As spring approaches, as does wedding season. Wedding planning can be one of the most challenging and stressful things that a pre-marital couple experiences. Dr. Julie Peterson, a certified PREPARE/ENRICH facilitator and Licensed Clinical Psychologist at LifeStance Health Clinical Services, understands how differing views and opinions are inevitable when wedding planning just as they are in marriages. Dr. Peterson advises PREPARE/ENRICH’s five helpful strategies when approaching wedding plans to manage stress:

1. Consider the big picture. Some couples differ greatly in their dream weddings. Some wish to have a destination wedding while others may prefer a traditional church wedding. Being able to look at the big picture around the couples’ needs, such as guest list or finances, can help determine ways to resolve differences.

2. Ask yourself who cares more. At times, one partner may have stronger feelings around an issue than the other. In times such as this, it is recommended to consider which partner cares the most about a specific concern and to find ways to give more to that person.

3. Assess your wedding planning stress and delegate. One partner may become upset when their partner does not follow through on a task. Rather than becoming defensive or critical, it is recommended to politely offer to take on a task. When this responsibility is shifted, the partner who is relieved of one responsibility should then offer to help with another task.
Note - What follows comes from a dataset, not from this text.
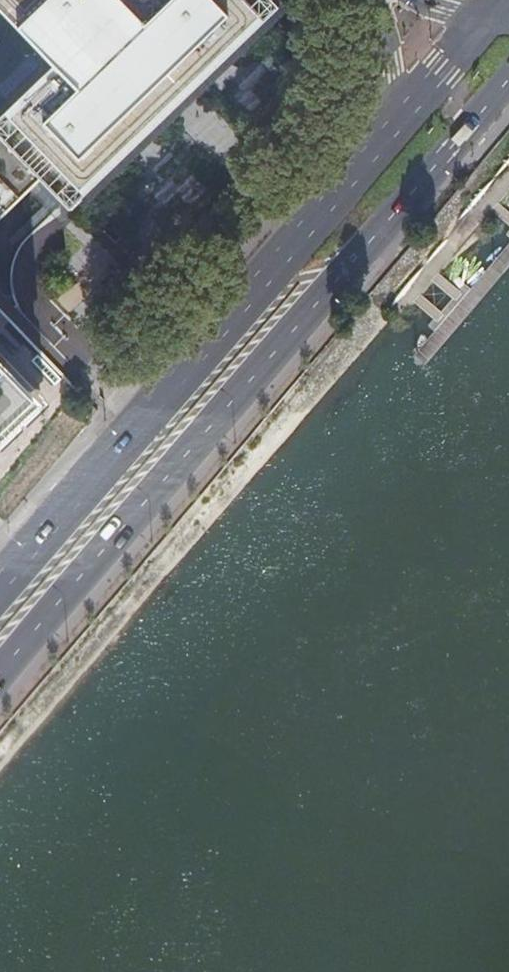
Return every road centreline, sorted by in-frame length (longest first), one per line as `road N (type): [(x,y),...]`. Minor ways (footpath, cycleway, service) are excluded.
road 1 (primary): [(0,675),(508,71)]
road 2 (primary): [(389,125),(0,579)]
road 3 (primary): [(489,19),(420,103),(389,125)]
road 4 (residential): [(365,0),(378,34),(389,125)]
This can assist with relieving one partner from feeling overwhelmed and avoid taking on too much.

4. Teach and learn from one another. Couples often assume their partner “gets it” in terms of stress and planning. Rather than leaving one’s partner to guess what should be involved in the wedding, both partners should educate each other about their families and traditions. This is especially true in cases where there are couples from different cultural or religious backgrounds.

5. Consider whether deeper issues are underlying your conflict. Sometimes conflict during wedding planning may be stemming from deeper feelings of hurt, anxiety, envy or competition. For example, a partner may feel envious towards his/her partner for having a bigger family or circle of friends. In other cases, conflict may not be between the couple but rather between one partner and his/her family members.

When there appears to be larger areas of conflict, Dr. Peterson recommends that pre-marital couples attend pre-marital counseling to strengthen their relationship as it approaches the next stage. PREPARE/ENRICH is a pre-martial divorce-prevention program that focuses on aiding couples in navigating challenging discussions early and to learn effective strategies meant to build a healthy marriage. Common tools of focused are effective communication, conflict resolution, and future relationship goals.